EXCERPT PROVIDED:
***

- Also known as: The Peacocks
- Origin: Tel Aviv, Israel
- Genres: Alternative metal Oriental metal
- Years active: 2004–present
- Labels: EarSay
- Members: Eitan Radoshinsky Guy Shemi Yoni Silver Yoav Zohar
- Past members: Ron Bunker Matan Ergas Hagai Fershtman Hagai Shlezinger
- Website: myspace

= Midnight Peacocks =

Israeli metal band

Midnight Peacocks is an Israeli alternative power trio band formed from the Plastic Peacocks in 2004.

The band's musical style is a combination of elements of Arabic music, cabaret and hardcore punk and, occasionally, what is called "circus-core". The band has released two studio albums on the independent record label Earsay.

Midnight Peacocks has provided opening acts in Israel for Firewater, Mike Patton and Dub Trio.

==History==
Soon after the Plastic Peacocks broke up, two of the former members, Eitan Radoshinsky (bass guitar vocals) and Hagai Fershtman (drums) decided to stay together and collaborated with Matan Ergas (guitar and vocals) and form the 'Midnight Peacocks. The new band immediately flew to Germany to record the group's first album It's a Brutal Machine. The album was released in 2006, including the songs "Brutal Machine", "Indian Sun", "Island of the Sun" and "Ganja to the Chairman".

***

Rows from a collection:
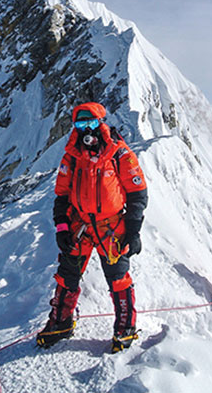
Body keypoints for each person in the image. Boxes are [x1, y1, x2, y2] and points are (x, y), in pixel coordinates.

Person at [36, 102, 148, 353]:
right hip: (79, 225)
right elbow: (62, 195)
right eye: (80, 124)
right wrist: (63, 227)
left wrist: (133, 230)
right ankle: (61, 321)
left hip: (112, 226)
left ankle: (125, 327)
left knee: (118, 277)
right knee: (67, 275)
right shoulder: (71, 156)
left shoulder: (119, 154)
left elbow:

***

CHECK YOUR UNDERSTANDING:
- a) According to the article on Midnight Peacocks, in which country did the band record its first album?
- b) Extend the article on Midnight Peacocks, starting after its final sentence.

RESULTS OF THE TASKS:
- a) Germany.

- b)
At the end of 2006, Ergas decided to leave the group to focus on his work with the punk rock band Got No Shame, and the guitarist position was taken over by Ron Bunker, a former member of Squid. In 2007, the group released its second studio album Shalosh (from the Hebrew word for "three"). It is kind of a concept album, as it is divided into three parts - the "circus-core" part, the oriental part and the experimental part. Notable songs from the album are "Die", "Pussycat" and "Inside Outside". After its release, the band provided support to Mike Patton in his solo show in Israel and, in 2008, to Dub Trio and Firewater.

The band has since performed nearly everywhere in Israel, and also in Europe. It made its first North American appearance at the SXSW Festival 2009 in Austin, Texas, in 2009.

==Band members==
- Current members
- Eitan Radoshinsky - lead vocals, bass guitar (2004-present)
- Guy Shemi - guitars (2010-present)
- Yoav Zohar - drums (2011-present)
- Yoni Silver - violin

- Former members
- Ron Bunker - guitar, vocals (2006-2010)
- Hagai Fershtman - drums, percussion (2004-2007)
- Matan Ergas - guitar, vocals (2004-2006)
- Hagai Shlezinger - drums, percussion (2007-2010)

Despite the fact that the band is considered a power trio, it is actually an ensemble of up to 12 musicians and performers including darbuka players, violin players, a saxophone player and even a belly dancer.

The best known member of the extended-group is Hezzi Shohat, a friend of Radoshinsky, who sings the song "Hasish".

===Discography===
- It's a Brutal Machine (2006)
- Shalosh (2007)
- Katastroffa (2017)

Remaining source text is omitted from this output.